Tudo bem. Mesmo vindo de Brasília, e de origem baiana, não posso dizer que fui maltratada pela cidade. Ao contrário. O futuro estava aqui e a cidade abria as portas para a minha família. Sem muita cerimônia, sem prestar muita atenção, mas sem colocar entraves mais significativos. Ok, percebi que por aqui tinham umas coisinhas diferentes do que eu estava acostumada: baiano era xingamento, as pessoas votavam no Afif, no Maluf e no Pitta e assumiam isso tranquilamente, e os taxistas eram uma classe a parte, com opiniões conservadoras, pragmáticas e com soluções prontas acabadas para tudo.
Mas ainda assim, havia uma avenida que podia ser trilhada. Dava o maior orgulho dizer para meus amigos do planalto ou para a família espalhada pela orla soteropolitana que eu morava em São Paulo! A USP era nosso horizonte. E para lá fomos todos nós. Graduação, mestrado e doutorado e pós para a irmã mais velha.Tinha uma coisa pulsante aqui, que impelia ao desenvolvimento pessoal. Eu já andava muito de ônibus e tinha a percepção de que as pessoas estavam indo para algum lugar. Tinham metas em mente.

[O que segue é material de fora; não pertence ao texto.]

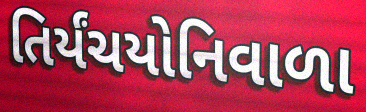
તિર્યંચયોનિવાળા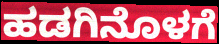
ಹಡಗಿನೊಳಗೆ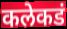
कलेकडं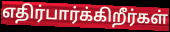
எதிர்பார்க்கிறீர்கள்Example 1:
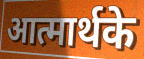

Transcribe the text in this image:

आत्मार्थके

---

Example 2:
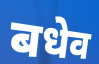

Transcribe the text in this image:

बधेव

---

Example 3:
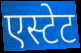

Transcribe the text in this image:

एस्टेट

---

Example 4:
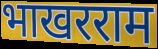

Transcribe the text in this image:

भाखरराम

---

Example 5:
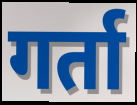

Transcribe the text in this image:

गर्ता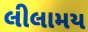
લીલામયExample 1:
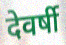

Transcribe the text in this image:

देवर्षी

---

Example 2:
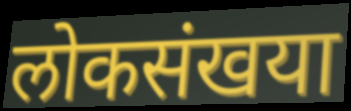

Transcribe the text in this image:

लोकसंखया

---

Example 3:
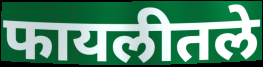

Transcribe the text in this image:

फायलीतले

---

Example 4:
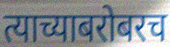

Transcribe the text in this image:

त्याच्याबरोबरच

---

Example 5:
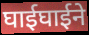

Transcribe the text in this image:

घाईघाईने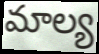
మాల్య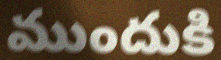
ముందుకి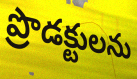
ప్రొడక్టులనుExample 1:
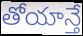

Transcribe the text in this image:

తోయాన్తే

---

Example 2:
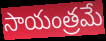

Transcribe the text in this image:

సాయంత్రమే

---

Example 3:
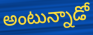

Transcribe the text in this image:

అంటున్నాడో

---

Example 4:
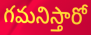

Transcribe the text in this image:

గమనిస్తారో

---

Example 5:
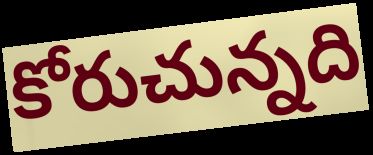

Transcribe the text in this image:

కోరుచున్నది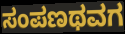
ಸಂಪಣಥವಗ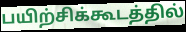
பயிற்சிக்கூடத்தில்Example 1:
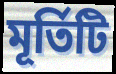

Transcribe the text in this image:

মূৰ্তিটি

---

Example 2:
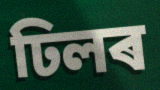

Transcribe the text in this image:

ঢিলৰ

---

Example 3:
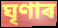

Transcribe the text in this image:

ঘৃণাৰ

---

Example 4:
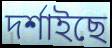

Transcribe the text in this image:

দৰ্শাইছে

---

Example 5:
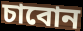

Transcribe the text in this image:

চাবোন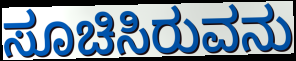
ಸೂಚಿಸಿರುವನುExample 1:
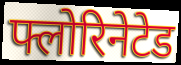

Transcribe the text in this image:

फ्लोरिनेटेड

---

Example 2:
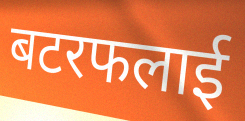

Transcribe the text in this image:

बटरफलाई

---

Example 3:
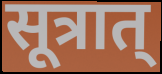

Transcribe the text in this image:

सूत्रात्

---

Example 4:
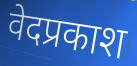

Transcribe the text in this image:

Acontece que eu fui percebendo - ou a coisa toda foi crescendo - que pouco desse tino, desse impulso que move para frente que marca boa parte das pessoas aqui, não estava progredindo em direção ao bem estar geral, à melhoria das condições de vida, em direção a uma cidade ainda mais acolhedora e humana como a que - eu achava ao menos - me recebera anos antes. Surpresa e perplexidade quando entendi que a USP - elogiada pelos estrangeiros, almejada pelos brasileiros de outros estados - causa engulho entre o povo daqui. E ontem, depois da enésima favela queimada, um professor perguntava entre os colegas: "aquela favela já queimou antes, por que deixaram as pessoas voltarem para lá, por que deixaram a favela subir de novo?". Eu achei, tola, que era uma preocupação social, de falta de política pública, de desgoverno. Nada, ele completou antes que eu pudesse sorrir: "Agora é mais um incêndio, viaduto interditado, horas de trânsito para chegar no trabalho". E os colegas em torno concordando. Acho que morro um pouco por dia com declarações assim. Um grupo de neurônios se desliga incrédulo diante de tanta falta de alteridade.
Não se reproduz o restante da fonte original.